# EXERCISE DIRECTIONS
From the first line of the data through the line containing "output s, c_out;", transcribe each line exactly. Pictures do not belong in the copy.

---

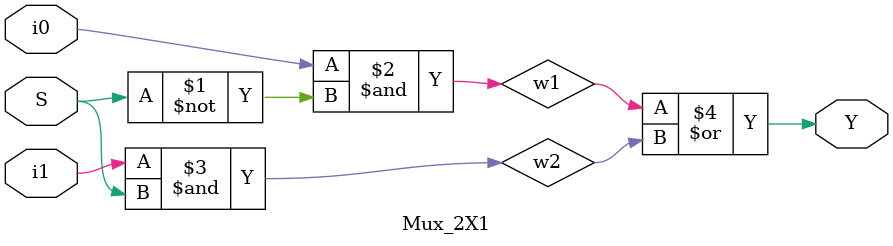
<source format=v>
module Mux_2X1(i0,i1,S,Y);
 input i0,i1,S;
 output Y;

 and gate1 (w1,i0,~S);
 and gate2 (w2,i1,S);

 or  gate3 (Y,w1,w2);

endmodule 

</source>
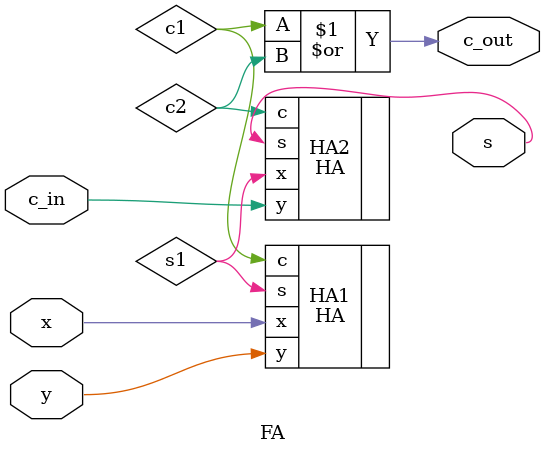
<source format=v>
module FA(s, c_out, x, y, c_in);
input x, y, c_in;
output s, c_out;
wire s1, c1, c2;


HA HA1(.s(s1), .c(c1), .x(x), .y(y));
HA HA2(.s(s), .c(c2), .x(s1), .y(c_in));
or or1(c_out,c1,c2);

endmodule


</source>
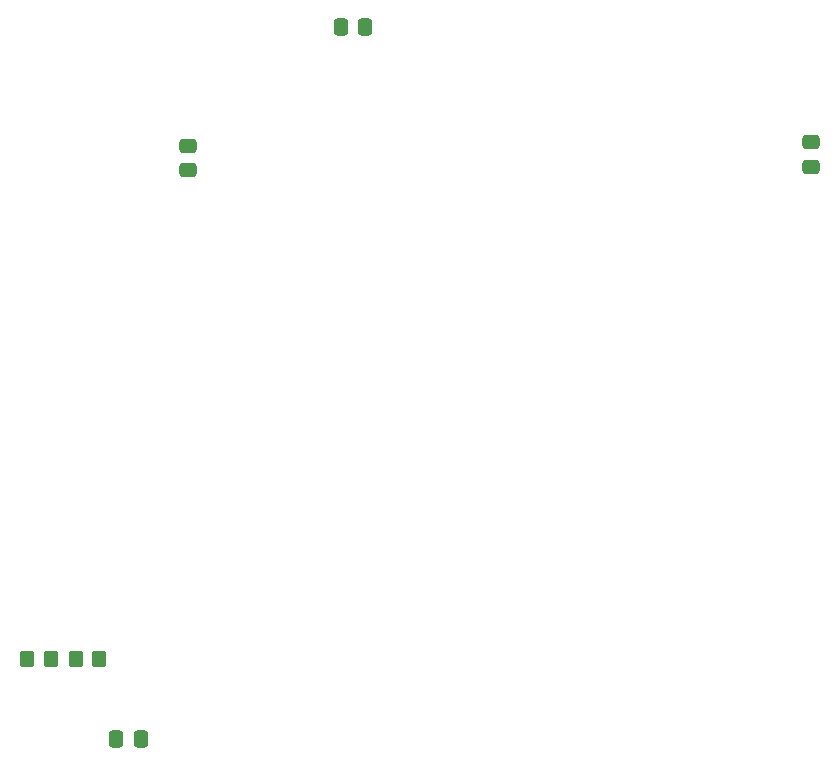
<source format=gbp>
G04 #@! TF.GenerationSoftware,KiCad,Pcbnew,(7.0.0)*
G04 #@! TF.CreationDate,2023-09-27T17:19:24+02:00*
G04 #@! TF.ProjectId,Rover_1,526f7665-725f-4312-9e6b-696361645f70,rev?*
G04 #@! TF.SameCoordinates,Original*
G04 #@! TF.FileFunction,Paste,Bot*
G04 #@! TF.FilePolarity,Positive*
%FSLAX46Y46*%
G04 Gerber Fmt 4.6, Leading zero omitted, Abs format (unit mm)*
G04 Created by KiCad (PCBNEW (7.0.0)) date 2023-09-27 17:19:24*
%MOMM*%
%LPD*%
G01*
G04 APERTURE LIST*
G04 Aperture macros list*
%AMRoundRect*
0 Rectangle with rounded corners*
0 $1 Rounding radius*
0 $2 $3 $4 $5 $6 $7 $8 $9 X,Y pos of 4 corners*
0 Add a 4 corners polygon primitive as box body*
4,1,4,$2,$3,$4,$5,$6,$7,$8,$9,$2,$3,0*
0 Add four circle primitives for the rounded corners*
1,1,$1+$1,$2,$3*
1,1,$1+$1,$4,$5*
1,1,$1+$1,$6,$7*
1,1,$1+$1,$8,$9*
0 Add four rect primitives between the rounded corners*
20,1,$1+$1,$2,$3,$4,$5,0*
20,1,$1+$1,$4,$5,$6,$7,0*
20,1,$1+$1,$6,$7,$8,$9,0*
20,1,$1+$1,$8,$9,$2,$3,0*%
G04 Aperture macros list end*
%ADD10RoundRect,0.250000X-0.350000X-0.450000X0.350000X-0.450000X0.350000X0.450000X-0.350000X0.450000X0*%
%ADD11RoundRect,0.250000X-0.337500X-0.475000X0.337500X-0.475000X0.337500X0.475000X-0.337500X0.475000X0*%
%ADD12RoundRect,0.250000X0.475000X-0.337500X0.475000X0.337500X-0.475000X0.337500X-0.475000X-0.337500X0*%
%ADD13RoundRect,0.250000X0.337500X0.475000X-0.337500X0.475000X-0.337500X-0.475000X0.337500X-0.475000X0*%
G04 APERTURE END LIST*
D10*
X109000000Y-133800000D03*
X111000000Y-133800000D03*
D11*
X116562500Y-140600000D03*
X118637500Y-140600000D03*
D12*
X175400000Y-92137500D03*
X175400000Y-90062500D03*
X122600000Y-92437500D03*
X122600000Y-90362500D03*
D10*
X113100000Y-133800000D03*
X115100000Y-133800000D03*
D13*
X137637500Y-80300000D03*
X135562500Y-80300000D03*
M02*

</source>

---

# ANSWER SPACE
<source format=v>
module Mux_2X1(i0,i1,S,Y);
 input i0,i1,S;
 output Y;

 and gate1 (w1,i0,~S);
 and gate2 (w2,i1,S);

 or  gate3 (Y,w1,w2);

endmodule 

</source>
<source format=v>
module FA(s, c_out, x, y, c_in);
input x, y, c_in;
output s, c_out;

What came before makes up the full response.